* [Your assignment] Beginning at the line that contains "Table of Contents", repeat every line of the listing exactly through the final one.

+ + + +

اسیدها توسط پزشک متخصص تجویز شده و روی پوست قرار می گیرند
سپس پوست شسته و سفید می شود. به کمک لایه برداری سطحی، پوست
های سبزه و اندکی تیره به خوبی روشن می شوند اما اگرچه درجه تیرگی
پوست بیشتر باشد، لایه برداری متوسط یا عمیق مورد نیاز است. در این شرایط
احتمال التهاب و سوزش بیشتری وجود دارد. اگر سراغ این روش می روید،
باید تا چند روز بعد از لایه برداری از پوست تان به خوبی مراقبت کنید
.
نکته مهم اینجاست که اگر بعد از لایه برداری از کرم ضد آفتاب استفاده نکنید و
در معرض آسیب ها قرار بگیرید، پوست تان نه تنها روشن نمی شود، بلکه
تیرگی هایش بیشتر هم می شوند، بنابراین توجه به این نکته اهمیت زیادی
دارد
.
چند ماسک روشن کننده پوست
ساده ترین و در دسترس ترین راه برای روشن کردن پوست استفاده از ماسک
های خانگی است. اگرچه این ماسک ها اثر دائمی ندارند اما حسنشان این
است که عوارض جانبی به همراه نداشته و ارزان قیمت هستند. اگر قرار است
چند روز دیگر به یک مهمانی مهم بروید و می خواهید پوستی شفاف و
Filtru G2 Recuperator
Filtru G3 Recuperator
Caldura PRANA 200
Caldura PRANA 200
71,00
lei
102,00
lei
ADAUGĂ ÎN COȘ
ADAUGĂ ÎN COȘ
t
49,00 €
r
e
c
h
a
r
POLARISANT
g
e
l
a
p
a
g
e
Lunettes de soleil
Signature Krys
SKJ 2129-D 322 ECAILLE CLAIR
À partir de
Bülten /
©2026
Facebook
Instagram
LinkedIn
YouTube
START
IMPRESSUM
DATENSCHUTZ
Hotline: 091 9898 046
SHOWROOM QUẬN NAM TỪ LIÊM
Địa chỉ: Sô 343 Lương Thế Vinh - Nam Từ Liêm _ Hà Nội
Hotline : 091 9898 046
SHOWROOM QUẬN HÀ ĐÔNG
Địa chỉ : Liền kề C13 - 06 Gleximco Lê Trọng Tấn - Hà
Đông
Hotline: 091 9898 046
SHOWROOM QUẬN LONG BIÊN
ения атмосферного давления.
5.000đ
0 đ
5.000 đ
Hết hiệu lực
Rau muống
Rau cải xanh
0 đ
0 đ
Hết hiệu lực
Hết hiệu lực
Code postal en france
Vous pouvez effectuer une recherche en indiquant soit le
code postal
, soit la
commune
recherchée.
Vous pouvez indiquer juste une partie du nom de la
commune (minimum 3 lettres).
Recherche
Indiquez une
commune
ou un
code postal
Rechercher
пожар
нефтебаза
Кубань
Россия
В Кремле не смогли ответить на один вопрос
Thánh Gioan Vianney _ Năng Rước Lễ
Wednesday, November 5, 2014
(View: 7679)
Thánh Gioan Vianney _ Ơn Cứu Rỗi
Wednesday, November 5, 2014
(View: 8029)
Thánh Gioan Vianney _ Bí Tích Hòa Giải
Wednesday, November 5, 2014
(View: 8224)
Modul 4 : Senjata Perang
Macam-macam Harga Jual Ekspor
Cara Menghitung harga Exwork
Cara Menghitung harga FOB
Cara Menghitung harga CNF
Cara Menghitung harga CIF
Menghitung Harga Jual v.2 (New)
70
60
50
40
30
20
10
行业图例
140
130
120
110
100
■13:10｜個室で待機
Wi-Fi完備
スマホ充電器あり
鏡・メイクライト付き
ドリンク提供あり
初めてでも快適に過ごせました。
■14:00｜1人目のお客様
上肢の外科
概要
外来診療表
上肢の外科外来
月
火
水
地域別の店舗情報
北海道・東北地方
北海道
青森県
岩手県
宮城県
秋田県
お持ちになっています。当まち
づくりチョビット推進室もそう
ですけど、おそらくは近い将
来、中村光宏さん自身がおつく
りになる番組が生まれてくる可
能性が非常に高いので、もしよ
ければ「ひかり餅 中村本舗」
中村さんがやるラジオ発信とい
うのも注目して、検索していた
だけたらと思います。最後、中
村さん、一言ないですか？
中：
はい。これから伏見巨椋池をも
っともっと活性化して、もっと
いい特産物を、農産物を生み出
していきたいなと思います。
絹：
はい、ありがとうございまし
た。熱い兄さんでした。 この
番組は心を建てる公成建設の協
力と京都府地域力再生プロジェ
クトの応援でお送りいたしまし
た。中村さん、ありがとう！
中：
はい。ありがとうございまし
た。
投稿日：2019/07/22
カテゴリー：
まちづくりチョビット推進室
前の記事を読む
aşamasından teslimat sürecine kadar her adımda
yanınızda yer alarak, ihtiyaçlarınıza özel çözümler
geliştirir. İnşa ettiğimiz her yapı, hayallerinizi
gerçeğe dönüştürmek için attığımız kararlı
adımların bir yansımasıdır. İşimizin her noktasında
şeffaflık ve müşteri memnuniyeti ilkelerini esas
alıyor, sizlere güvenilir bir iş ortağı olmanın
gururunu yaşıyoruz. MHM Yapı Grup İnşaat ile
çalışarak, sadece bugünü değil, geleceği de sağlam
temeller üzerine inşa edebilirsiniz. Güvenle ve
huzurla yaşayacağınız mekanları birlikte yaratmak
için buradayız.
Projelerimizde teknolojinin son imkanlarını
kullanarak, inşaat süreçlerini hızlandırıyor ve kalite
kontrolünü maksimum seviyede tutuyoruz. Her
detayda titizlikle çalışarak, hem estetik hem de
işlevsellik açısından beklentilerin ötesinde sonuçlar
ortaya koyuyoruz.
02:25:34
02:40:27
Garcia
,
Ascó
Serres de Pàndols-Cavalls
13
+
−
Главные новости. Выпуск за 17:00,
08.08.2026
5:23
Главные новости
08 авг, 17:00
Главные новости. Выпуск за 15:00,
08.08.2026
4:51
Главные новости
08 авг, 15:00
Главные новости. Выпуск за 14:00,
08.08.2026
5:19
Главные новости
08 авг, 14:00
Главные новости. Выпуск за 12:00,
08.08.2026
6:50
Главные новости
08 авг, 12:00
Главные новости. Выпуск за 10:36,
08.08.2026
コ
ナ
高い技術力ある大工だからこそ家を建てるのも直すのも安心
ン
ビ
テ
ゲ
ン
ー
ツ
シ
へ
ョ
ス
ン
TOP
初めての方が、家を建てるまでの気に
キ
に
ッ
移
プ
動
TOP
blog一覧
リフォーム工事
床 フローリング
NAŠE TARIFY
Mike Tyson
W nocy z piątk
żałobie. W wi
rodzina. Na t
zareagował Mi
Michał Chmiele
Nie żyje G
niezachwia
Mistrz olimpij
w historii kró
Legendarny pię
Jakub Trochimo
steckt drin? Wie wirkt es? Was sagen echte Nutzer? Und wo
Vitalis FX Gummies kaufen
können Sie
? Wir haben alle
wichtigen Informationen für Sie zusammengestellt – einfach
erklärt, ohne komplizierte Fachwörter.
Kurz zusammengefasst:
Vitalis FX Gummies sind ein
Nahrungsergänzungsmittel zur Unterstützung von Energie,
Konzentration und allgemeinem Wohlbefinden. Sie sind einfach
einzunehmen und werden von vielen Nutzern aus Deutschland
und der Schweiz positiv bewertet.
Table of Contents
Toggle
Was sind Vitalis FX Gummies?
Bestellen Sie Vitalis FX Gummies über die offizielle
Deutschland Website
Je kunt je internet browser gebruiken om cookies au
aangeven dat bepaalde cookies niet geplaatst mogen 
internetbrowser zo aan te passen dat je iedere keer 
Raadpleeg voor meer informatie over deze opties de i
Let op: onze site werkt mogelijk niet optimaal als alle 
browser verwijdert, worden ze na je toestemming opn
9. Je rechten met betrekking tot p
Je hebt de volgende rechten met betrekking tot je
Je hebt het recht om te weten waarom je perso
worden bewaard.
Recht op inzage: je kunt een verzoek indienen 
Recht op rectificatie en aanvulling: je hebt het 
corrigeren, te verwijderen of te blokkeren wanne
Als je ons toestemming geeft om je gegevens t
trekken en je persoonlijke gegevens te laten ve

+ + + +

* [Result of the exercise]
Table of Contents
Toggle
Was sind Vitalis FX Gummies?
Bestellen Sie Vitalis FX Gummies über die offizielle
Deutschland Website
Je kunt je internet browser gebruiken om cookies au
aangeven dat bepaalde cookies niet geplaatst mogen 
internetbrowser zo aan te passen dat je iedere keer 
Raadpleeg voor meer informatie over deze opties de i
Let op: onze site werkt mogelijk niet optimaal als alle 
browser verwijdert, worden ze na je toestemming opn
9. Je rechten met betrekking tot p
Je hebt de volgende rechten met betrekking tot je
Je hebt het recht om te weten waarom je perso
worden bewaard.
Recht op inzage: je kunt een verzoek indienen 
Recht op rectificatie en aanvulling: je hebt het 
corrigeren, te verwijderen of te blokkeren wanne
Als je ons toestemming geeft om je gegevens t
trekken en je persoonlijke gegevens te laten ve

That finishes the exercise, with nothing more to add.